> JOB
Your answer should be only the lines below from the one with "јануар–април 2025. године порасла скромних" to the one with "подржати процес дезинфлације. Пројектовано је", repeated exactly, ends included.

> RECORDS FOR THIS TASK
Content starts
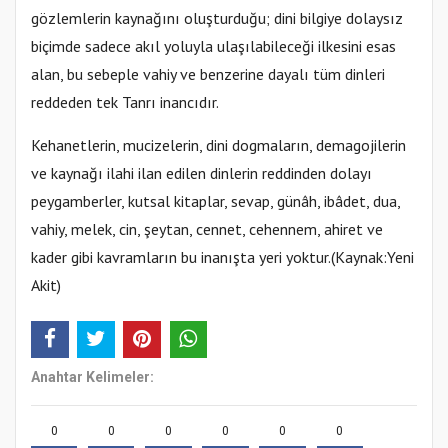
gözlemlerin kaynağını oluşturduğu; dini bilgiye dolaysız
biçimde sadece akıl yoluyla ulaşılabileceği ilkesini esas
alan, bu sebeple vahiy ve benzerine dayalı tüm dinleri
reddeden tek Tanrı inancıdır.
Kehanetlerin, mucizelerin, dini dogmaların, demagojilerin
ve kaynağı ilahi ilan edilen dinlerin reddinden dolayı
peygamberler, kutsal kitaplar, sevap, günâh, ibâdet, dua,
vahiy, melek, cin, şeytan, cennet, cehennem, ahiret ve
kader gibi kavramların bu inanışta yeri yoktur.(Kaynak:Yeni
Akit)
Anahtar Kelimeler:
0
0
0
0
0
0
Content ends
Content starts
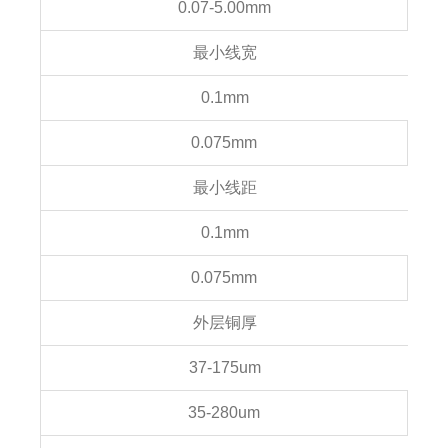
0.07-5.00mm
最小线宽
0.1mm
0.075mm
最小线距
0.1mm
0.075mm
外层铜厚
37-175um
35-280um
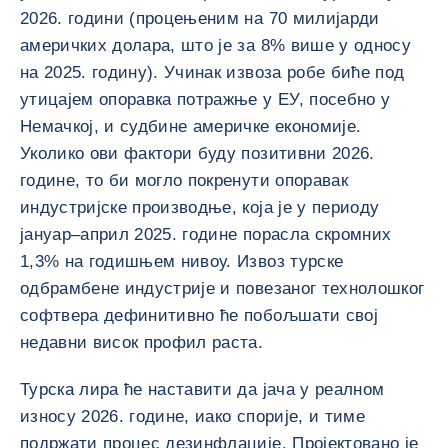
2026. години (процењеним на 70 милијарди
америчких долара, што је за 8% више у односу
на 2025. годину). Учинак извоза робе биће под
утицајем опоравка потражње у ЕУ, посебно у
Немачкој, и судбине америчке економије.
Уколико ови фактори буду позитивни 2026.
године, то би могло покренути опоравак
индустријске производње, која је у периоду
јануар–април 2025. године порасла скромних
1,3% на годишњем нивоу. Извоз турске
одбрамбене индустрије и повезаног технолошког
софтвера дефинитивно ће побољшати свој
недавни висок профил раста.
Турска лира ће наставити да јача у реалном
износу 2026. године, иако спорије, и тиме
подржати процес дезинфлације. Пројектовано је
Content ends
> SOLUTION BELOW
јануар–април 2025. године порасла скромних
1,3% на годишњем нивоу. Извоз турске
одбрамбене индустрије и повезаног технолошког
софтвера дефинитивно ће побољшати свој
недавни висок профил раста.
Турска лира ће наставити да јача у реалном
износу 2026. године, иако спорије, и тиме
подржати процес дезинфлације. Пројектовано је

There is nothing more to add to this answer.